At first, the high coefficient of determination R2=0.978 and the fact that the model has been trained and evaluated on the same training subset would suggest a strong overfitting. However, the training and evaluation on cross-validated folds improve the model generalization capabilities and the promising result of R2=0.978 stands for the mean R2 score for all folds.

Additionally, each of the 10 folds exhibits  R2 scores between 0.956 and 0.990 with a very small standard deviation of 0.009. This shows that the model has achieved good predictions for all the folds without any particular one that stands out with a worse result.

***

## Validate the model on the testing subset

Finally, the model should be validated on previously unseen data, which is the initially separated test subset. The developed model *rf_best_model* is used to predict the CO2 emissions per capita based on the features of the test subset. The quality of the predictions is evaluated by the metrics R2 score, Mean Squared Error and Root Mean Squared Error:

In [89]:
# make predictions from the features of the testing subset
predictions = rf_best_model.predict(features_test_reduced)

# import the functions for the metrics evaluation
from sklearn.metrics import r2_score, mean_squared_error

# calculate the metrics basing on the predicted and true values for the test subset
r2 = r2_score(y_true=y_test, y_pred=predictions)
mse = mean_squared_error(y_true=y_test, y_pred=predictions)
rmse = np.sqrt(mse)

print("R2=")
print(r2)
print("Mean Squared Error: MSE=")
print(mse)
print("Root Mean Squared Error: RMSE=")
print(rmse)

An R² score of 0.988 means that approximately 98.8% of the variance in the dependent variable (CO2 emissions per capita) is explained by the model. This is a very high R² score, suggesting that the model fits the data extremely well.

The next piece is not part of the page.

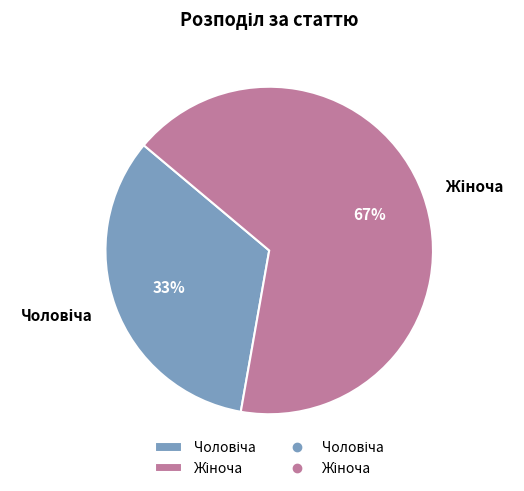

Does any single category account for the majority?

Yes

The obtained R2 score of 0.981 might seem quite optimistic at first. However, following the measures have been taken to avoid overfitting and increase confidence of generalization:
* dataset splitting with only 30% of the observations as a training subset
* cross-calidation (during feature selection, hyperparameter tuning and the model training on the training subset)

In this case, an MSE of 0.451 suggests that, on average, the squared error between the predicted and actual CO2 emissions per capita is 0.451 metric tons squared.

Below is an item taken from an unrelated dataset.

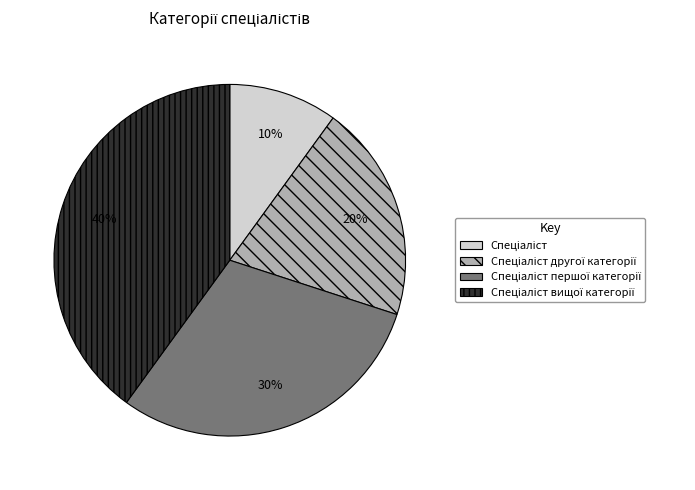

Count the number of slices in the pie.

4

An RMSE of 0.672 means that, on average, the model's predictions are off by about 0.672 metric tons of CO2 emissions per capita. Given that the range of CO2 emissions per capita is from 0 to 20 metric tons, an RMSE of 0.672 indicates relatively small prediction errors.

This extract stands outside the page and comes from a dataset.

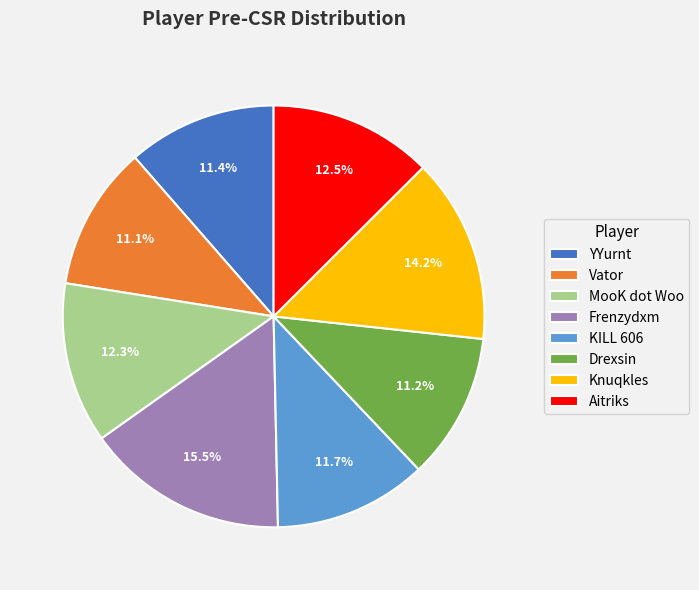

To the nearest percent, what is the average slice percentage?

12%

The quality of the predictions is additionally visualized in a regression plot depicting predicted values by the developed Random Forest model versus the true CO2 emissions per capita values (DV) from the test subset:

In [90]:
# Ensure y_test is a 1-dimensional array
y_test = np.array(y_test).flatten()
predictions = np.array(predictions).flatten()

# Plot predicted vs true values of the test subset
f, ax = plt.subplots(figsize=(20, 15))
sns.set(font_scale=2)

sns.regplot(x=predictions, y=y_test, fit_reg=True)
plt.xlabel("CO2 emissions per capita [t] - predicted")
plt.ylabel("CO2 emissions per capita [t] - true")
plt.title("Correlation coefficient R=" + str(round(np.corrcoef(predictions, y_test)[0, 1], 2)))
plt.show()

The predictions of the CO2 emissions correlate very well with their true values and their vast majority is observed on the regression line or in its immediate vicinity.